The following is an editorial reflecting the views of the United States government:
Parliamentary elections are scheduled to be held on March 31st in Zimbabwe. But the fairness of the vote is in serious question. The previous parliamentary elections, held in 2000, and the presidential election of 2002 were marred by violence, electoral irregularities, and government intimidation. There are already signs that this pattern may be repeated in the election next month.
In January, in the city of Bulawayo, more than sixty members of the opposition Movement for Democratic Change were detained by police. Those taken into custody included Thozani Khupe, a member of Zimbabwe's parliament. They were charged with holding a public meeting without permission.
Arresting opposition party members is not the only problem. New election laws may reduce access to polling areas by independent observers. Moreover, the government of President Robert Mugabe has said it intends to restrict access by international observers. Reg Matchava-Hove is a human rights activist and chairman of the Zimbabwe Election Support Network:
"Even the question of administering the elections through an independent electoral commission becomes a very dim reality if the elections are held in March."
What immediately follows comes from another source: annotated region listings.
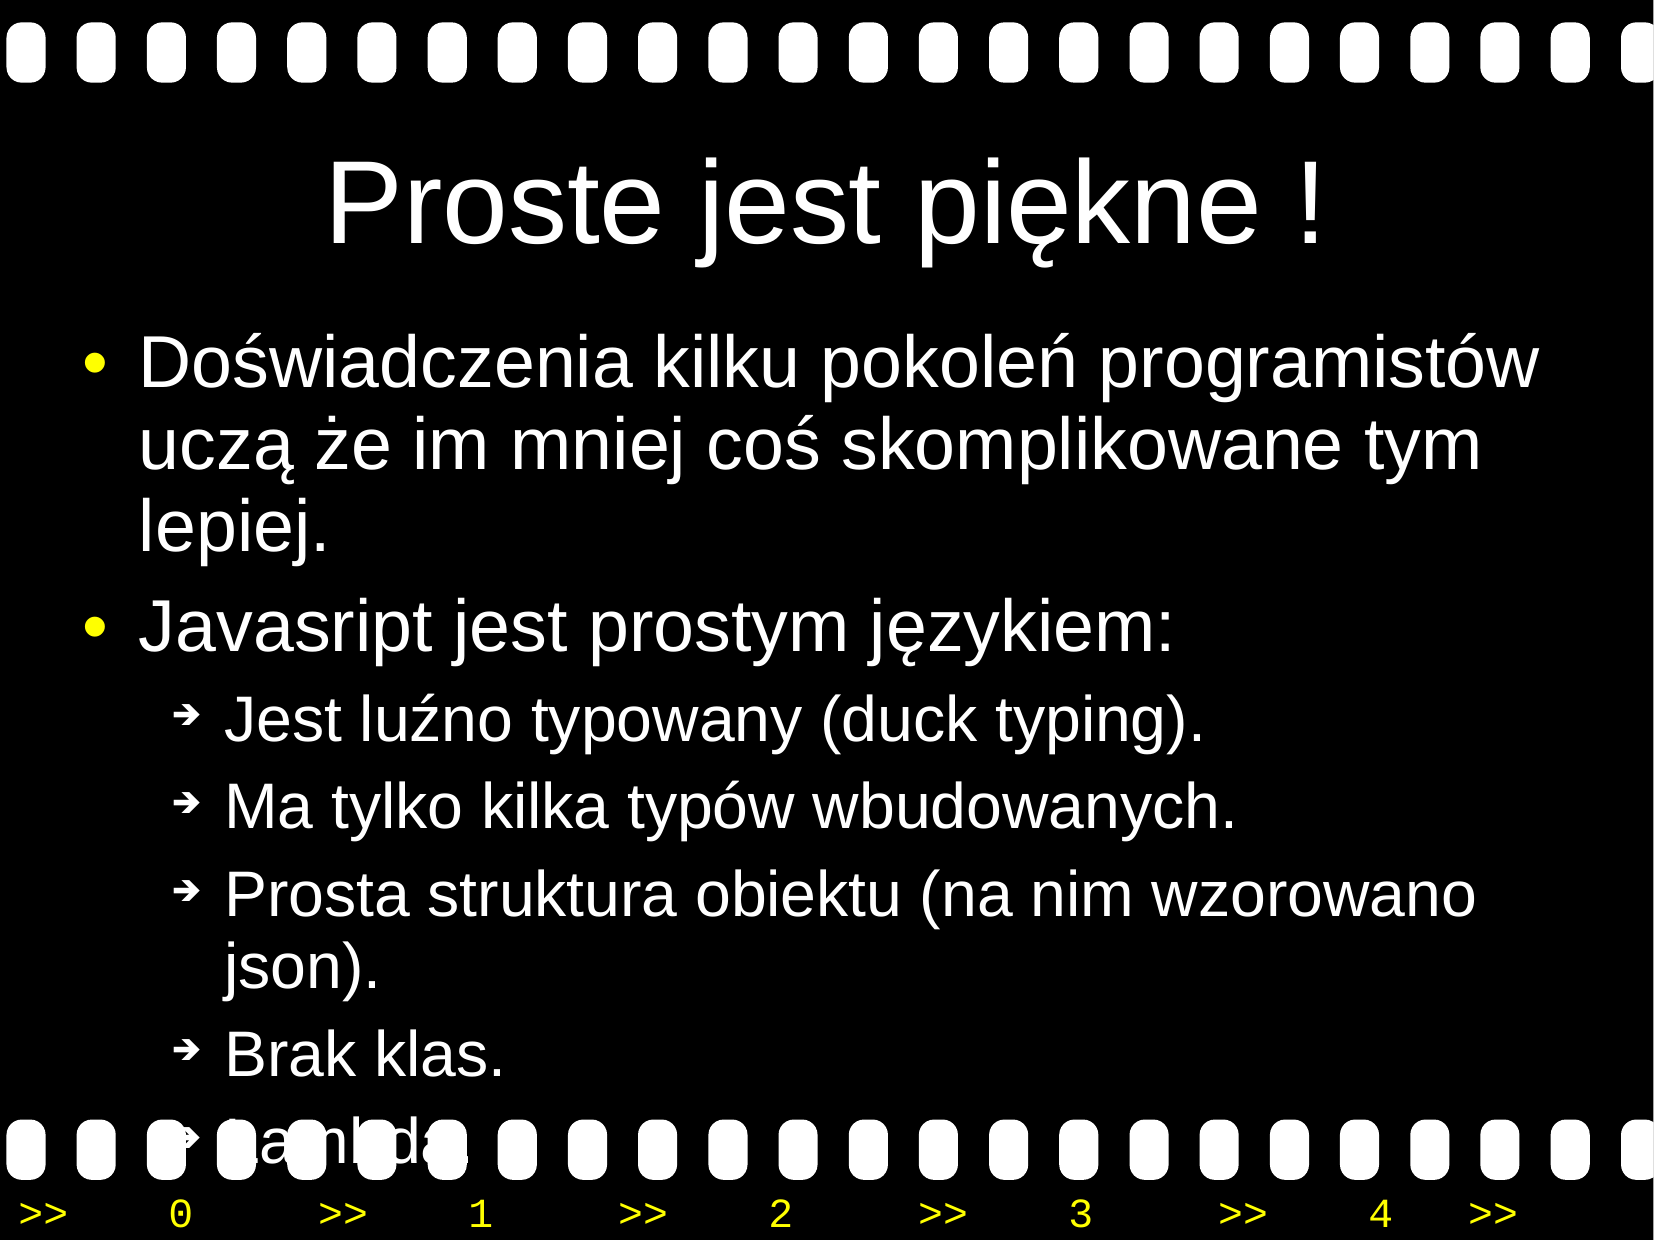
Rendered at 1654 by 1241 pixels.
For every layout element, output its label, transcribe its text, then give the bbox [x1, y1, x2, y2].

title Proste jest piękne ! [82, 99, 1571, 307]
list Doświadczenia kilku pokoleń programistów uczą że im mniej coś skomplikowane tym lepiej. Javasript jest prostym językiem: Jest luźno typowany (duck typing). Ma tylko kilka typów wbudowanych. Prosta struktura obiektu (na nim wzorowano json). Brak klas. Lambda. [82, 320, 1571, 1178]
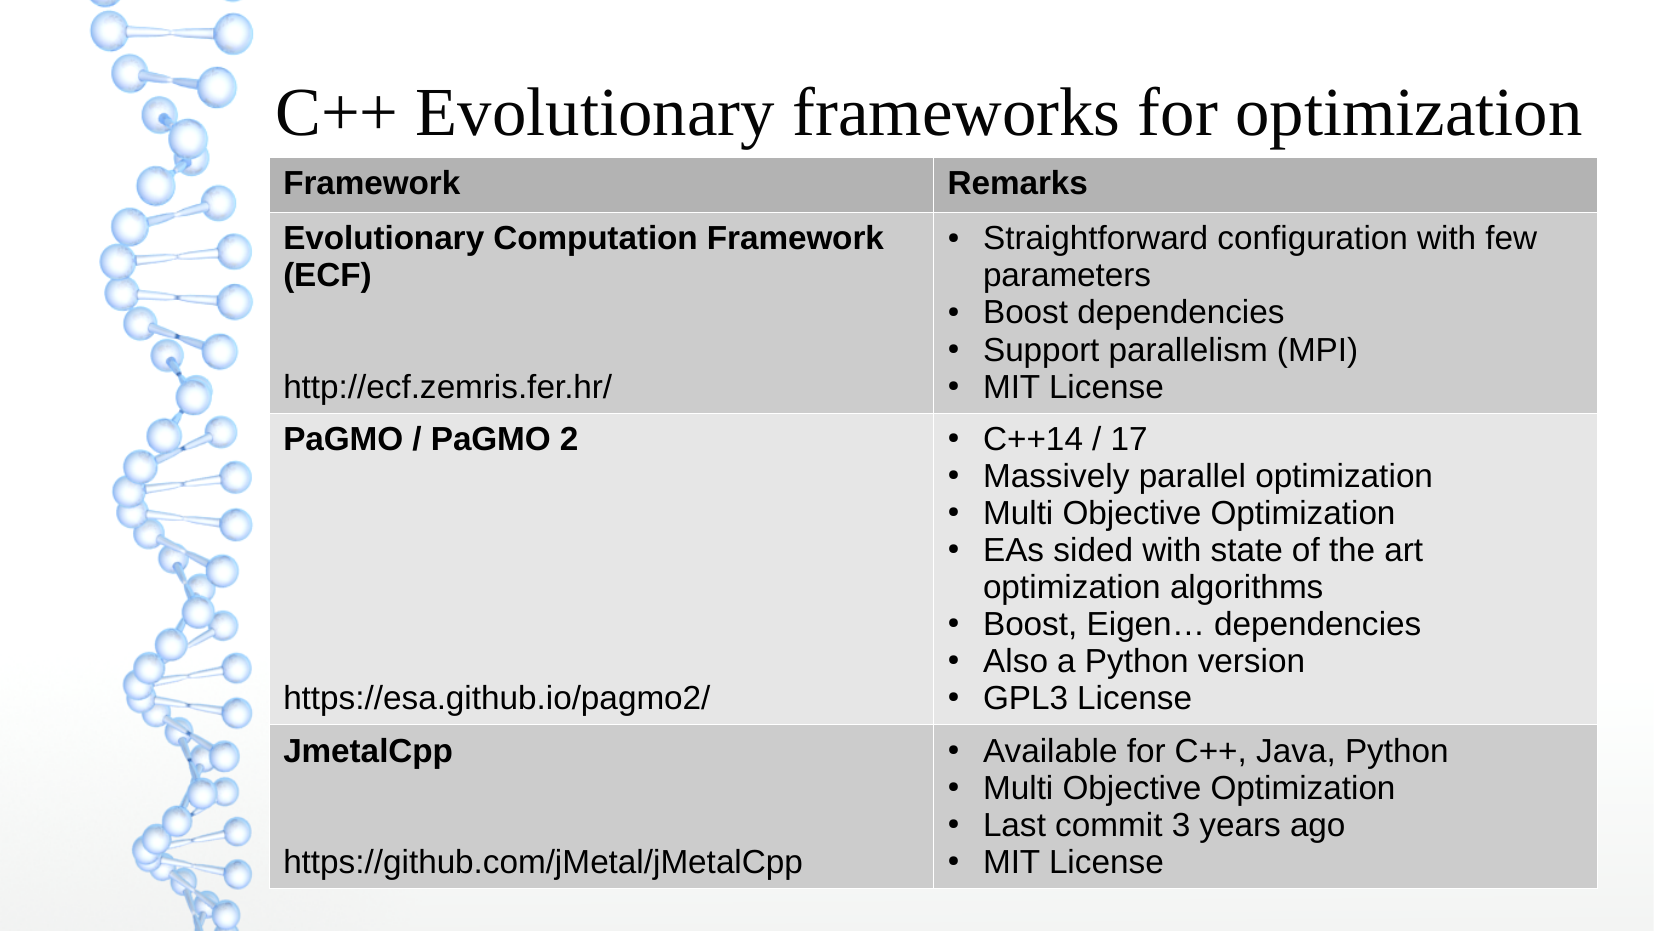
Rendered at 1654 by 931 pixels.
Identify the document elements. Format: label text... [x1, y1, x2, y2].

title C++ Evolutionary frameworks for optimization [265, 35, 1595, 189]
table_header Framework [270, 158, 933, 212]
table_cell PaGMO / PaGMO 2 https://esa.github.io/pagmo2/ [270, 414, 933, 724]
picture [0, 0, 1654, 931]
table_cell C++14 / 17 Massively parallel optimization Multi Objective Optimization EAs sided with state of the art optimization algorithms Boost, Eigen… dependencies Also a Python version GPL3 License [934, 414, 1597, 724]
table_cell JmetalCpp https://github.com/jMetal/jMetalCpp [270, 725, 933, 888]
table_cell Straightforward configuration with few parameters Boost dependencies Support parallelism (MPI) MIT License [934, 213, 1597, 413]
table_header Remarks [934, 158, 1597, 212]
table_cell Available for C++, Java, Python Multi Objective Optimization Last commit 3 years ago MIT License [934, 725, 1597, 888]
table_cell Evolutionary Computation Framework (ECF) http://ecf.zemris.fer.hr/ [270, 213, 933, 413]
U.S. State Department spokesman Richard Boucher says that the U.S. is pressing for an honest electoral process in Zimbabwe:
"We've stressed the importance of that and we encouraged the government itself to hold open, free, and fair elections."
It is not too late for the Mugabe government to allow independent newspapers to reopen and political parties to hold rallies without interference; to invite international observers to monitor the election; and to follow through on statements that violence by any political party will not be tolerated.
Mismanagement and inflation have wrecked Zimbabwe's economy and forced millions of Zimbabweans to flee the country. The people of Zimbabwe deserve to have an honest and open political debate about their future.